- Text section:
Spectral differentiation and interpolation methods under various bases (Chebyshev, Hermite, Laguerre, Legendre, Fourier, Sinc) in Julia. This suite of functionality was originally proposed and implemented in Matlab by, J. A. Weideman and S. C. Reddy [1].
For information on spectral methods one could consult, Spectral Methods in Matlab (by L.N. Trefethen) for a more practical introduction, and/or Spectral Methods: Fundamentals in Single Domains (by C. Canuto, M.Y. Hussaini, A. Quarteroni, T.A. Zang) for a more theoretical treatment.

- Problems and tasks:
A) Transcribe the spectral methods overview between "Spectral differentiation and" and "C. Reddy [1].", inclusive.
B) According to the spectral methods overview, who originally proposed and implemented this suite of functionality in Matlab?
C) List every basis that the spectral methods overview names for the differentiation and interpolation methods.
The records are not needed.

[Item enumeration records]

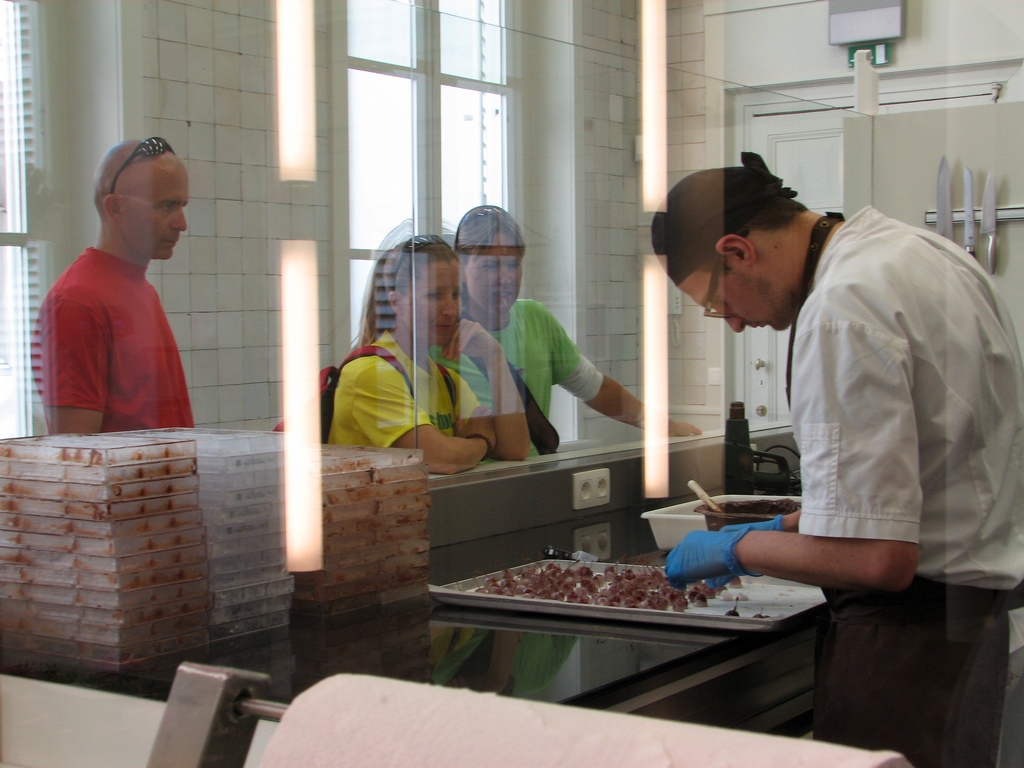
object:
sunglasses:
[704, 267, 731, 319]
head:
[91, 138, 187, 260]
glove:
[665, 514, 785, 590]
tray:
[425, 558, 827, 632]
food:
[476, 562, 742, 610]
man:
[651, 151, 1023, 768]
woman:
[318, 235, 529, 475]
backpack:
[273, 346, 456, 443]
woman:
[435, 206, 701, 467]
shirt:
[432, 299, 605, 464]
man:
[28, 136, 192, 435]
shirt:
[33, 247, 194, 433]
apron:
[651, 151, 1021, 765]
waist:
[833, 575, 1024, 626]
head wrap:
[652, 151, 799, 286]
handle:
[687, 480, 723, 513]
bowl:
[641, 495, 800, 553]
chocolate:
[695, 497, 802, 530]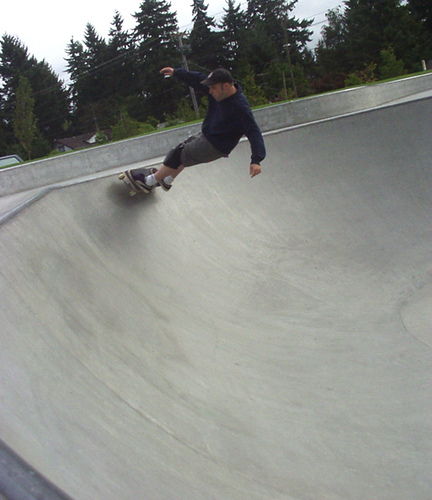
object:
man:
[124, 68, 266, 194]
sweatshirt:
[173, 63, 266, 165]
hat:
[200, 68, 233, 87]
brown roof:
[58, 129, 113, 150]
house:
[56, 127, 113, 156]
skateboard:
[118, 168, 172, 197]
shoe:
[128, 168, 154, 194]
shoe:
[150, 167, 174, 192]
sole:
[149, 169, 168, 192]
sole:
[129, 169, 150, 193]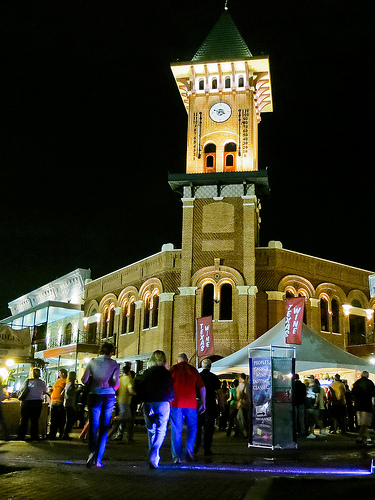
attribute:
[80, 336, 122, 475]
person — standing, going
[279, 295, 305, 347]
sign — red, white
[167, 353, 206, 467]
man — at festival, watching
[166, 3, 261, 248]
clock tower — illuminated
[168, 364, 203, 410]
shirt — red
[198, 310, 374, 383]
tent — white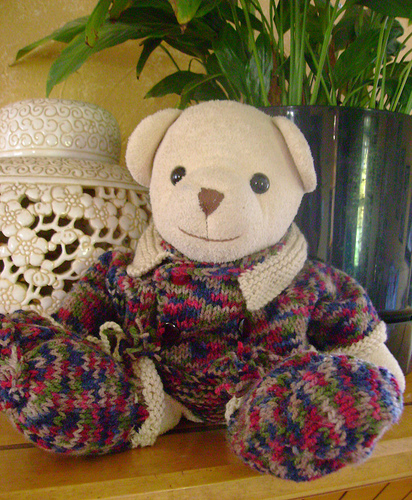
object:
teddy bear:
[0, 98, 404, 482]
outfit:
[0, 223, 406, 484]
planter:
[243, 104, 412, 376]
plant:
[8, 1, 412, 116]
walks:
[0, 0, 411, 167]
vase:
[0, 99, 153, 318]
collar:
[124, 217, 307, 311]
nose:
[197, 187, 224, 217]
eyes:
[170, 165, 271, 196]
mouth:
[174, 225, 241, 244]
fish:
[132, 456, 216, 497]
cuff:
[325, 316, 385, 361]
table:
[0, 373, 411, 499]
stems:
[234, 0, 395, 112]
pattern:
[0, 97, 124, 169]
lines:
[0, 449, 310, 499]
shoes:
[0, 306, 402, 484]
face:
[149, 100, 304, 264]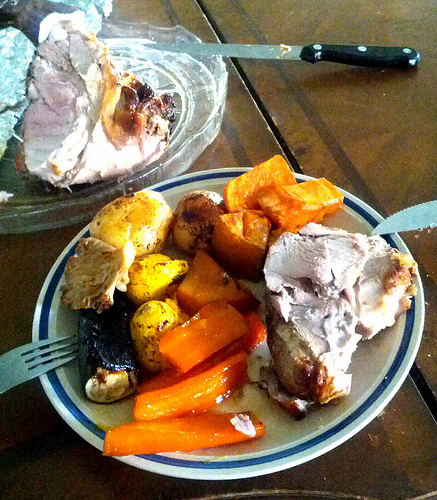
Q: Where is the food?
A: Plate.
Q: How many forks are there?
A: One.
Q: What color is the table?
A: Brown.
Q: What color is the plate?
A: White.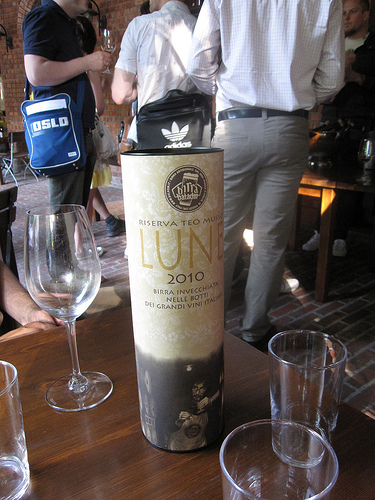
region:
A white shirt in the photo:
[124, 2, 196, 89]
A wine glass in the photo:
[25, 216, 87, 412]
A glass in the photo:
[269, 344, 337, 461]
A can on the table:
[123, 162, 237, 451]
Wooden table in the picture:
[93, 446, 170, 494]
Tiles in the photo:
[313, 307, 369, 340]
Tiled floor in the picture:
[305, 298, 370, 347]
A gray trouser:
[241, 138, 284, 207]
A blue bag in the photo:
[11, 90, 82, 172]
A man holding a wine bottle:
[14, 2, 123, 206]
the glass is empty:
[20, 204, 112, 411]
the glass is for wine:
[20, 202, 113, 411]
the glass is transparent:
[17, 203, 113, 412]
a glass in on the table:
[263, 328, 344, 467]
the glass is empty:
[264, 329, 345, 468]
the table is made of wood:
[0, 304, 370, 499]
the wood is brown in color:
[1, 295, 373, 496]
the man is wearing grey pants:
[202, 110, 310, 340]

- Exercise responses:
A)
Spectral differentiation and interpolation methods under various bases (Chebyshev, Hermite, Laguerre, Legendre, Fourier, Sinc) in Julia. This suite of functionality was originally proposed and implemented in Matlab by, J. A. Weideman and S. C. Reddy [1].

B) J. A. Weideman and S. C. Reddy

C) Chebyshev, Hermite, Laguerre, Legendre, Fourier, Sinc